*** EXCERPT ***

I do not own this stock of Parkland Fuel Corp (TSX-PKI, OTC-PKIUF). I decided to do a spreadsheet on this stock as it was a stock recommended by Roger Conrad in Money Show 2013.
When I was updating my spreadsheet, I noticed that this company has been doing well lately. Revenue, Earnings and Cash Flow have gone up over the past 2 years as has the stock price.
The company used to be an income trust and converted to a corporation in 2010. In 2011 dividends were cut 19% that year. They started to raise dividends again in 2013 but increases have been quite low. See chart below. The last increase was in 2019 and it was for 1.7%.
The dividend yields have been moderate to good. The current dividend is 2.86%. The 5, 10 and historical dividend yields are 4.37%, 5.48% and 7.44%. Income trust always have higher dividend yields than corporations.
The Dividend Payout Ratios are only good for the first time in 2018. The DPR for EPS for 2018 is 76% with 5 year coverage at 146%. The DPR for EPS has always been too high. You can do this for income trust, but it does not work for corporations. I also looked that the cash dividend paid compared to Net Income for 2018 it was 50%. This is the first year to be below 100%. The DPR for CPFS for 2018 was 27% with 5 year coverage at 53%.
Debt Ratios are fine, but I would like better ones. The long Term Debt/Market Cap Ratio for 2018 is 49. The Liquidity Ratio for 2018 is 0.91. If you add in the Cash Flow less dividends ratio is 1.14 and if you add back in current portion of long term debt it is 1.15. This is low and I like to it 1.40. The Debt Ratio is 1.47 and a little lower than I like. The Leverage and Debt/Equity Ratios are a little high at 3.14 and 2.14 respectively.
The Total Return per year is shown below for years of 5 to 22 to the end of 2018. Under the Capital Gain column is the portion of the Total Return attributable to capital gains. Under the Dividend column is the portion of the Total Return attributable to dividends. See chart below.
From | Years | Div. Gth | Tot Ret | Cap Gain | Div. |
---|---|---|---|---|---|
2013 | 5 | 2.46% | 18.02% | 13.24% | 4.78% |
2008 | 10 | -0.75% | 28.79% | 18.31% | 10.48% |
2003 | 15 | 5.03% | 21.82% | 11.95% | 9.87% |
1998 | 20 | 4.71% | 20.32% | 12.49% | 7.83% |
1996 | 22 | 19.74% | 12.83% | 6.91% |
The 5 year low, median, and high median Price/Earnings per Share Ratios are 34.28, 40.43 and 46.39. The corresponding 10 year ratios are 17.42, 21.98 and 26.54. The corresponding historical ratios are 12.55, 16.90 and 22.47. The current P/E Ratio is 21.43 based on a stock price of $41.79 and 2019 EPS estimate of $1.95. This stock price testing suggests that the stock price is relatively reasonable and at the median.

*** End of EXCERPT ***
*** INFORMATION PROVIDED ***

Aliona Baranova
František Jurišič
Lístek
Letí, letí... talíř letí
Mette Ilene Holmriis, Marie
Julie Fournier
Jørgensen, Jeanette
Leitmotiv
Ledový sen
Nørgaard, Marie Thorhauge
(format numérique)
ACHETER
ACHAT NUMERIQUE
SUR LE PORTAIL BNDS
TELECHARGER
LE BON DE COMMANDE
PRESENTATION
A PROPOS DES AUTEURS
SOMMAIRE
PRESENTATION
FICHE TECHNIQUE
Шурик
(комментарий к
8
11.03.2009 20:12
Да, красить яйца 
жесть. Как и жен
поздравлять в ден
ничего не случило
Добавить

*** End of INFORMATION PROVIDED ***
*** INFORMATION PROVIDED ***

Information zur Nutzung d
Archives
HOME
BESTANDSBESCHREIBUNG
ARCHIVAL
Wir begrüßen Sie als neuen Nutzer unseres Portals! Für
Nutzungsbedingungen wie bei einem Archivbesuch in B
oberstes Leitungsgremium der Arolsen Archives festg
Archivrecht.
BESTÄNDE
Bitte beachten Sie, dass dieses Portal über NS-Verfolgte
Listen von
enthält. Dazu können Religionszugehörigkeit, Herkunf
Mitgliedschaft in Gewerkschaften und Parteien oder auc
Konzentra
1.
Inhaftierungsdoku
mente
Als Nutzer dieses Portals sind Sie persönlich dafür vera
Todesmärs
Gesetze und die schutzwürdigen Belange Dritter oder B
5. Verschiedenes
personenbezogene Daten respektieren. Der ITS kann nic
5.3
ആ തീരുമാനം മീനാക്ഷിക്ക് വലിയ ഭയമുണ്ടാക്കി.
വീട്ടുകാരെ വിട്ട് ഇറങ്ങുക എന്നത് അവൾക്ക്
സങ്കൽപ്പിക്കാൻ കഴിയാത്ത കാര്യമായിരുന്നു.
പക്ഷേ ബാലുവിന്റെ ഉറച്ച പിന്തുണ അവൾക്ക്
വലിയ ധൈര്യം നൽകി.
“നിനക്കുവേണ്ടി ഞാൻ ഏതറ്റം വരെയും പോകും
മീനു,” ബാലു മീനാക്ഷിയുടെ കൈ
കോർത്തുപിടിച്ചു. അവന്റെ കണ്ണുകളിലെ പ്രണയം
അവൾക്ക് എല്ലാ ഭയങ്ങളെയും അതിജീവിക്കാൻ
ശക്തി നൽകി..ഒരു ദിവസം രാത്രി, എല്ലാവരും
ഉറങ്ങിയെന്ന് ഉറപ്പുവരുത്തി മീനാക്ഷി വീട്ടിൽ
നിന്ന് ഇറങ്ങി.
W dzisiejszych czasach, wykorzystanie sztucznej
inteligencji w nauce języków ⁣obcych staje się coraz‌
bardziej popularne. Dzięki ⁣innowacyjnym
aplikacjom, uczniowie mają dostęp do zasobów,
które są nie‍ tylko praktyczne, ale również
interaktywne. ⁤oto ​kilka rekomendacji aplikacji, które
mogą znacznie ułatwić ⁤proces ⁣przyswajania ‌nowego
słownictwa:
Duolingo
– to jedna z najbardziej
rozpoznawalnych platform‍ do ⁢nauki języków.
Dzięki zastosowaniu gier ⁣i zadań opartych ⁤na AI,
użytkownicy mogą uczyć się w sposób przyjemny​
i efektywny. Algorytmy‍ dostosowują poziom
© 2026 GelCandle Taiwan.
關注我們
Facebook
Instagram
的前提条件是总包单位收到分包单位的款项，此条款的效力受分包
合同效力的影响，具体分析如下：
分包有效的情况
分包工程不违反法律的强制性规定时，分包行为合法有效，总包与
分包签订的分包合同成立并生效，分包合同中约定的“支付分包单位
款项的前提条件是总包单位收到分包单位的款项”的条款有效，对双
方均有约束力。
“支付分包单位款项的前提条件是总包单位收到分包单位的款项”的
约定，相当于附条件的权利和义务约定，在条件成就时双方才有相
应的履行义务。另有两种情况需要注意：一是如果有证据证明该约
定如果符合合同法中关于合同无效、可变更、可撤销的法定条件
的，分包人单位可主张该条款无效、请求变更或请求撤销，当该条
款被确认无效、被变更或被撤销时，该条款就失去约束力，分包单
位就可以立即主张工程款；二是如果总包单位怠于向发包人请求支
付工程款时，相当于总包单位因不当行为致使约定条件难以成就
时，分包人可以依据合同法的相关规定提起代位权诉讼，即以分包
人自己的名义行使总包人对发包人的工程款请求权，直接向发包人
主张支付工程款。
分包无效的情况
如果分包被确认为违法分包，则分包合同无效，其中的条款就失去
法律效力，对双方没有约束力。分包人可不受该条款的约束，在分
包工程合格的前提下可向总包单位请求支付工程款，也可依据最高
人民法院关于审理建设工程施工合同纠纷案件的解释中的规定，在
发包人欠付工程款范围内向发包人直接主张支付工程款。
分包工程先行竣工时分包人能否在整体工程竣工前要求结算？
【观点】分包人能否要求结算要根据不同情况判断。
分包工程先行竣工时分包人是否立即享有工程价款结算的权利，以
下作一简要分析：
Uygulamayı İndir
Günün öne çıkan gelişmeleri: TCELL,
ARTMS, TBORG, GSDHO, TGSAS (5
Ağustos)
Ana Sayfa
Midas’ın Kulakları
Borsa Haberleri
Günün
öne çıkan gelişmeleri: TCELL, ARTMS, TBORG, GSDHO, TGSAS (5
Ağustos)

*** End of INFORMATION PROVIDED ***

* YOUR ASSIGNMENT *
Summarize the Parkland Fuel Corp stock review in two sentences.

* TASK RESPONSE *
Parkland Fuel Corp, an income trust that converted to a corporation in 2010, has seen its revenue, earnings, cash flow and stock price rise over the past two years, but it cut its dividend 19% in 2011, and the increases that began in 2013 have been quite low. Its dividend payout ratios were good for the first time in 2018, and its debt ratios are fine though not as strong as the reviewer would like, while a current P/E ratio of 21.43 suggests the stock price is relatively reasonable and at the median.